### AUFGABEN
1/ Nennen Sie alle SRAM-Schaltgruppen, die der Lesetext erwähnt.
2/ Entscheiden Sie, ob die folgenden Aussagen mit dem Lesetext übereinstimmen, und belegen Sie jede Entscheidung mit einem wörtlichen Zitat. (a) Am Stigmata lassen sich Trägersysteme montieren. (b) Die Felgen des Reserve-Radsatzes sind innen 25 mm breit. (c) Die Maxxis Rambler bieten auf nassem Laub guten Grip.

━━ LESETEXT

Santa Cruz bietet das Stigmata in insgesamt fünf Modellvarianten an, von denen nur diese (die teuerste) mit Federgabel und Dropper Post kommt. Die Komplettierung mit SRAM Force AXS ist hochwertig, allerdings nicht ganz konsequent, zumal die XPLR-Variante mit 10-44er Kranz zum Einsatz kommt. Am MTB-mäßigen Graveller wäre eine Eagle-Kassette mit leichteren Berggängen wahrscheinlich geeigneter. Für herbstlich-winterliche Streckenverhältnisse nicht optimal ist die auf trockene Bedingungen ausgelegte Bereifung: Die Maxxis Rambler bauen auf nassem Laub und im Schlamm kaum Grip auf und sollten der warmen Jahreszeit vorbehalten bleiben. Andererseits gefallen sie mit einer runden Kontur, die gerade aus Asphalt kontrollierte, gleichmäßige Schräglage zulässt.
Superleichter Radsatz mit innovativen Ventilen
Zu den Highlights des Stigmata gehört der Reserve-Radsatz mit innen 25 mm breiten Gravel-Carbonfelgen und den soliden 350er Naben von DT Swiss. Die flachen Felgen sind im Bereich er Speichenbohrungen verstärkt, was für hohe Stabilität bei geringem Gewicht sorgen soll – und 350 Gramm für solche eine breite Felge ist wirklich wenig. Interessant sind auch die speziellen Ventile namens „Fillmore“, die laut Hersteller dreimal so viel Luft durchlassen wie konventionelle Ventile. Das soll die Tubeless-Montage deutlich erleichtern, zumal man idealerweise keinen Kompressor benötigt und zum Einfüllen von Dichtmilch nicht den Ventilkern entfernen muss.
Santa Cruz hat beim Stigmata eine sportliche Gangart im Sinn, ob nun mit oder ohne Federgabel. Schutzbleche und drei Flaschenhalter können montiert werden, aber keine Trägersysteme – auch nicht an der Carbon-Starrgabel. Allerdings gibt es ein geräumiges „Geheimfach“ im Unterrohr, in dem bereits zwei längliche Stoffetuis liegen. Minipumpe, Tool usw. können dauerhaft dort verwahrt werden, was durchaus praktisch ist.
Auch als Starrbike attraktiv
Das Stigmata 4 – im MTB-Trimm oder als Starrbike? Für Stütze und Gabel spricht das Komfort-Plus; ob man damit Trails fahren kann, die Gravelbikes ohne diese Technik verwehrt bleiben, sei dahingestellt. Andererseits kosten Gabel und Stütze im Aftermarket alleine 1.550 Euro, der Aufpreis ist also beachtlich. Mit SRAM Rival AXS und einfacherem Radsatz kostet das Stigmata als Starrbike gleich mal 3.000 Euro weniger; mit mechanischer SRAM Apex gibt es das Rad sogar schon für 3.999 Euro. Die Entscheidung für die Federung sollte also sehr bewusst erfolgen – sportlichen Fahrspaß im Gelände liefert das Santa Cruz auf jeden Fall.

━━━━
━━ VORLIEGENDE ZEILEN

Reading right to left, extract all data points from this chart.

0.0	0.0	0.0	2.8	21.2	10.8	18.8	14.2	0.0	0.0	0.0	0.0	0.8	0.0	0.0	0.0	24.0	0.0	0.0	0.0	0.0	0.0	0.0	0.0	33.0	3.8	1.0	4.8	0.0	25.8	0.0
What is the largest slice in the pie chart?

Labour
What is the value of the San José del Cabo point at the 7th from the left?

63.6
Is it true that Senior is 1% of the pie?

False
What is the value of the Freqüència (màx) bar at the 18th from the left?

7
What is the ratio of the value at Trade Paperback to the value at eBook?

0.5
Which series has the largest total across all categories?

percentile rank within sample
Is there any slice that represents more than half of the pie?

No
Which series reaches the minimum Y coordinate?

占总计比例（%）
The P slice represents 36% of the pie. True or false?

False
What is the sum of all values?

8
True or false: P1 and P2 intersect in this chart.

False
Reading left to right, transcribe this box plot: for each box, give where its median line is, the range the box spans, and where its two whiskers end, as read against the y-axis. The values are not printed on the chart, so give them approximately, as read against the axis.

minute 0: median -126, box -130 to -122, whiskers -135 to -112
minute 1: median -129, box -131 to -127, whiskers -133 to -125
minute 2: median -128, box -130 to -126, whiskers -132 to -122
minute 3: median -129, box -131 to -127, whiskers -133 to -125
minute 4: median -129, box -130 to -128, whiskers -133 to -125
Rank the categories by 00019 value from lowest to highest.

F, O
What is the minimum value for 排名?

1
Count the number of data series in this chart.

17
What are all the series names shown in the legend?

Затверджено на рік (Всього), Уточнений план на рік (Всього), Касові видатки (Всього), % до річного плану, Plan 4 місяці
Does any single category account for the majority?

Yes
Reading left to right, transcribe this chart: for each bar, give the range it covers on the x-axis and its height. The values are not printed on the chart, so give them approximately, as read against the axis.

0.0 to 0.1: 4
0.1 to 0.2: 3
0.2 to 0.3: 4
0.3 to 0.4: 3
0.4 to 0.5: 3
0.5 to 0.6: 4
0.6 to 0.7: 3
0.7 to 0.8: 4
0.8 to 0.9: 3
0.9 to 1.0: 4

━━━━

### LÖSUNGEN
1/ SRAM Force AXS, SRAM Rival AXS, SRAM Apex (mechanisch)

2/
(a) Nein: „aber keine Trägersysteme – auch nicht an der Carbon-Starrgabel“
(b) Ja: „mit innen 25 mm breiten Gravel-Carbonfelgen“
(c) Nein: „Die Maxxis Rambler bauen auf nassem Laub und im Schlamm kaum Grip auf“